*** Block opens ***

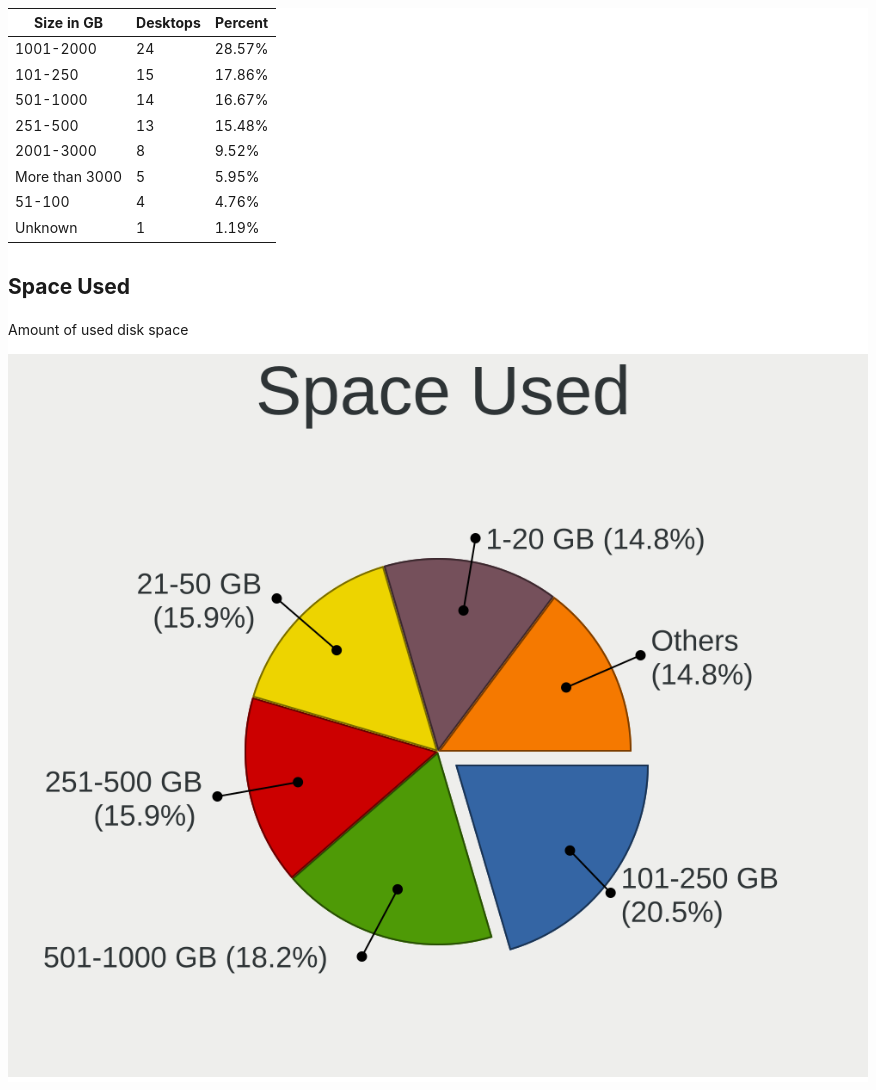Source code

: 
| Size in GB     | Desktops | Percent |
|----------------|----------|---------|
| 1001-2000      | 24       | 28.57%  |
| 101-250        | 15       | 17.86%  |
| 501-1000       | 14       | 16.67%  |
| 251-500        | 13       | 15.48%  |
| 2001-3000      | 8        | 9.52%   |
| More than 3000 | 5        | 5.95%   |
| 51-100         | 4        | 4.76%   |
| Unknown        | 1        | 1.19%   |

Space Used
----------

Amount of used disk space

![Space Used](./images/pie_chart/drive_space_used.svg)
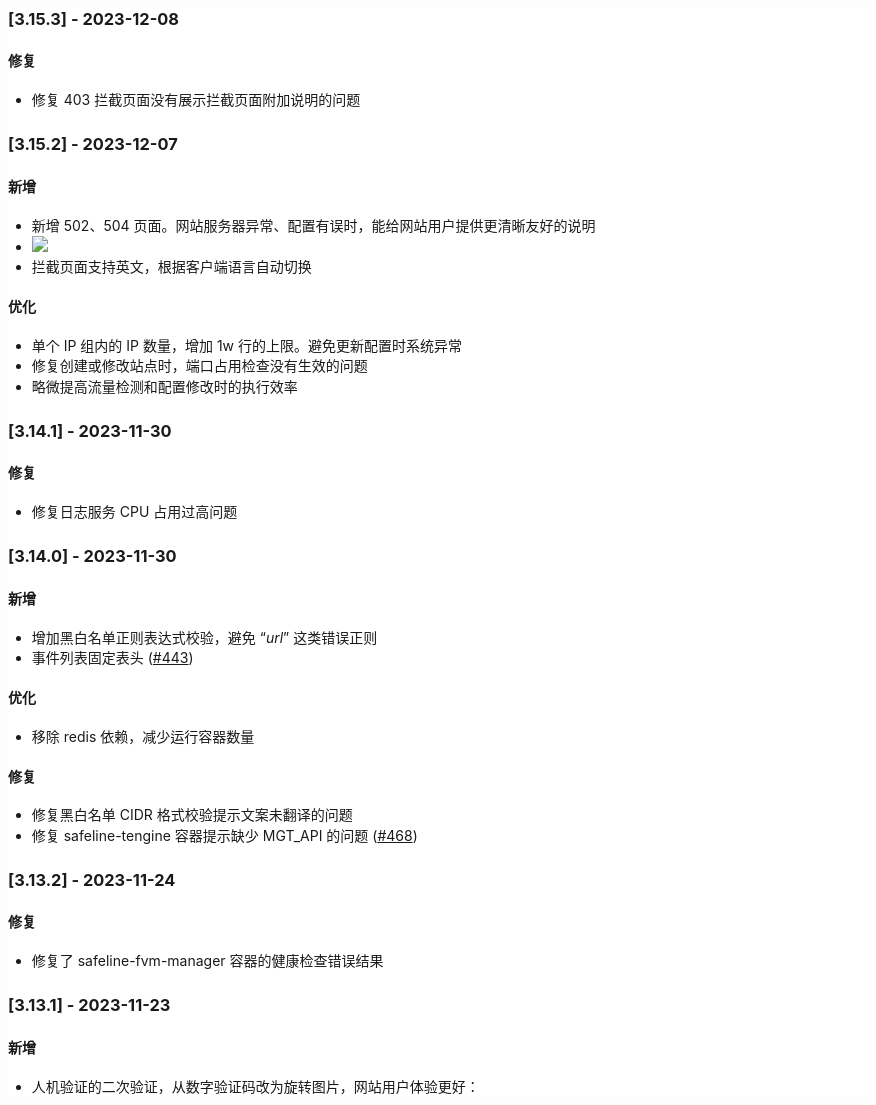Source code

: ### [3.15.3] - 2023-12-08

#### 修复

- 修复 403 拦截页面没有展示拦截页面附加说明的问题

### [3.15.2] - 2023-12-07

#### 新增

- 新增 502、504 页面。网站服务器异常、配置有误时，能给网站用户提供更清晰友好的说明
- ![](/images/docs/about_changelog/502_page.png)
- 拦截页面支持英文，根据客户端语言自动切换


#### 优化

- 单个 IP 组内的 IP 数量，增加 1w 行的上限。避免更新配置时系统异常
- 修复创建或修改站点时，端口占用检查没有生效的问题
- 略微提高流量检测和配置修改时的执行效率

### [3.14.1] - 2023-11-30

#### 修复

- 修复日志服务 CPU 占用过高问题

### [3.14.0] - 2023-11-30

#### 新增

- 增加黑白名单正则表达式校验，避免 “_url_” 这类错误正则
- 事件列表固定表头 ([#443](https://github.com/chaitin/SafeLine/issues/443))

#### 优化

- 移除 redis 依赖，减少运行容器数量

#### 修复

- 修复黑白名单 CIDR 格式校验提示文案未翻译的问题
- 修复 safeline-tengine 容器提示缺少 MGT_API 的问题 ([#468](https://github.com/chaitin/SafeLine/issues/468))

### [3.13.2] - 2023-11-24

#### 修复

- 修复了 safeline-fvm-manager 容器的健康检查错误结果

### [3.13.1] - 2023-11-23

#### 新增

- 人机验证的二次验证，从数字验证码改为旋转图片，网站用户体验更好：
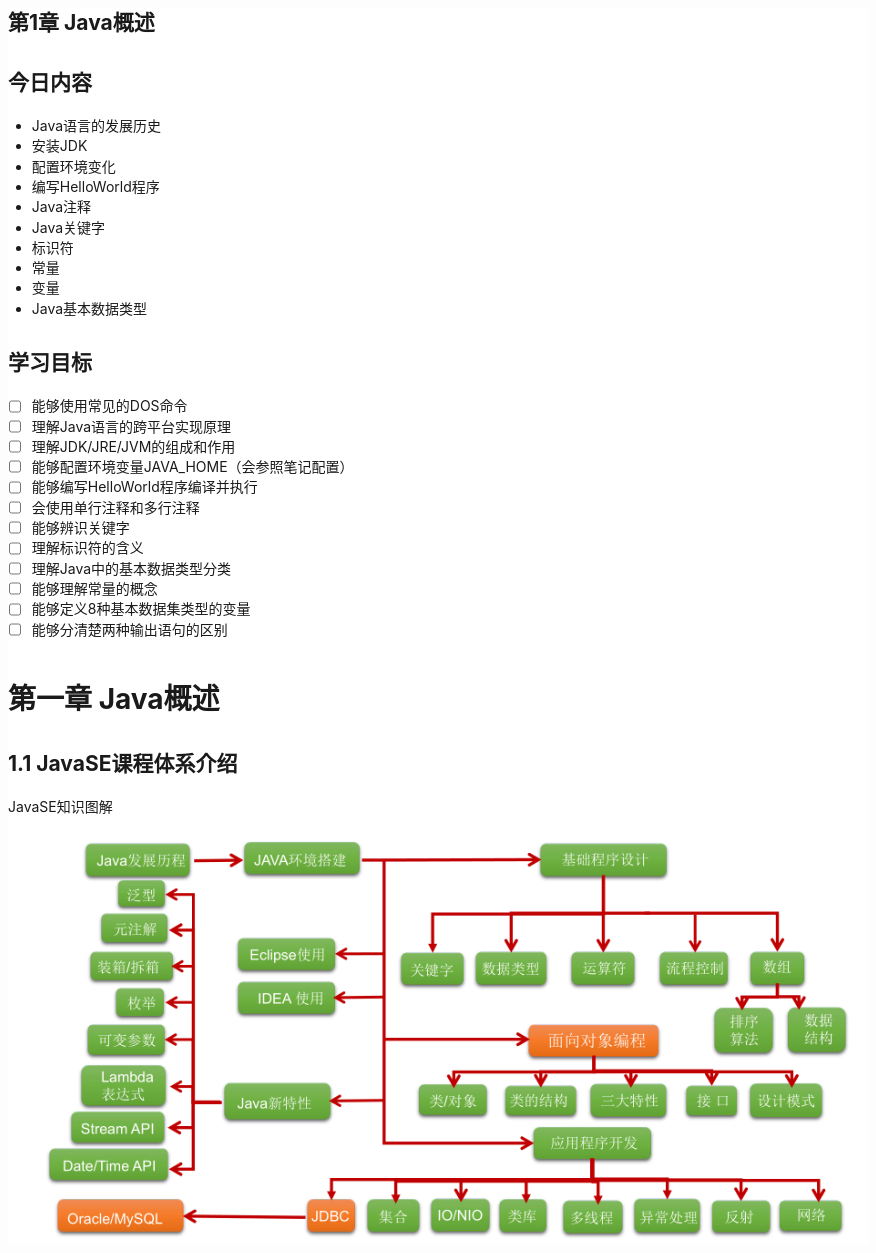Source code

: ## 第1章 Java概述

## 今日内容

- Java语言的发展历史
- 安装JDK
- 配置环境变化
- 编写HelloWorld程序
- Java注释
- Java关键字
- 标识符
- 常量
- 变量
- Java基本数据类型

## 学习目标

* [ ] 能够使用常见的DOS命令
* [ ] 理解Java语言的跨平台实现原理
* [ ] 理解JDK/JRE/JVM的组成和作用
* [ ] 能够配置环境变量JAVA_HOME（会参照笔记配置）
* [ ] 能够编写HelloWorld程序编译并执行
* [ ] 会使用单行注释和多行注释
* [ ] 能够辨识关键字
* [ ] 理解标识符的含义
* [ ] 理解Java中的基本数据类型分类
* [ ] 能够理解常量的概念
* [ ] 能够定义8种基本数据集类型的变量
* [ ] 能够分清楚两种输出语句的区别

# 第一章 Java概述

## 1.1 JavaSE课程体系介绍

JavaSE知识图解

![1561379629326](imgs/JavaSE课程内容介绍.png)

*** Block closes ***

## REQUEST
Everything in the entries must be written out exactly; the pictures stay out.

## SOLUTION TO THE EXERCISE
Source code

: 
| Size in GB     | Desktops | Percent |
|----------------|----------|---------|
| 1001-2000      | 24       | 28.57%  |
| 101-250        | 15       | 17.86%  |
| 501-1000       | 14       | 16.67%  |
| 251-500        | 13       | 15.48%  |
| 2001-3000      | 8        | 9.52%   |
| More than 3000 | 5        | 5.95%   |
| 51-100         | 4        | 4.76%   |
| Unknown        | 1        | 1.19%   |

Space Used
----------

Amount of used disk space

![Space Used](./images/pie_chart/drive_space_used.svg)
Source code

: ### [3.15.3] - 2023-12-08

#### 修复

- 修复 403 拦截页面没有展示拦截页面附加说明的问题

### [3.15.2] - 2023-12-07

#### 新增

- 新增 502、504 页面。网站服务器异常、配置有误时，能给网站用户提供更清晰友好的说明
- ![](/images/docs/about_changelog/502_page.png)
- 拦截页面支持英文，根据客户端语言自动切换


#### 优化

- 单个 IP 组内的 IP 数量，增加 1w 行的上限。避免更新配置时系统异常
- 修复创建或修改站点时，端口占用检查没有生效的问题
- 略微提高流量检测和配置修改时的执行效率

### [3.14.1] - 2023-11-30

#### 修复

- 修复日志服务 CPU 占用过高问题

### [3.14.0] - 2023-11-30

#### 新增

- 增加黑白名单正则表达式校验，避免 “_url_” 这类错误正则
- 事件列表固定表头 ([#443](https://github.com/chaitin/SafeLine/issues/443))

#### 优化

- 移除 redis 依赖，减少运行容器数量

#### 修复

- 修复黑白名单 CIDR 格式校验提示文案未翻译的问题
- 修复 safeline-tengine 容器提示缺少 MGT_API 的问题 ([#468](https://github.com/chaitin/SafeLine/issues/468))

### [3.13.2] - 2023-11-24

#### 修复

- 修复了 safeline-fvm-manager 容器的健康检查错误结果

### [3.13.1] - 2023-11-23

#### 新增

- 人机验证的二次验证，从数字验证码改为旋转图片，网站用户体验更好：
Source code

: ## 第1章 Java概述

## 今日内容

- Java语言的发展历史
- 安装JDK
- 配置环境变化
- 编写HelloWorld程序
- Java注释
- Java关键字
- 标识符
- 常量
- 变量
- Java基本数据类型

## 学习目标

* [ ] 能够使用常见的DOS命令
* [ ] 理解Java语言的跨平台实现原理
* [ ] 理解JDK/JRE/JVM的组成和作用
* [ ] 能够配置环境变量JAVA_HOME（会参照笔记配置）
* [ ] 能够编写HelloWorld程序编译并执行
* [ ] 会使用单行注释和多行注释
* [ ] 能够辨识关键字
* [ ] 理解标识符的含义
* [ ] 理解Java中的基本数据类型分类
* [ ] 能够理解常量的概念
* [ ] 能够定义8种基本数据集类型的变量
* [ ] 能够分清楚两种输出语句的区别

# 第一章 Java概述

## 1.1 JavaSE课程体系介绍

JavaSE知识图解

![1561379629326](imgs/JavaSE课程内容介绍.png)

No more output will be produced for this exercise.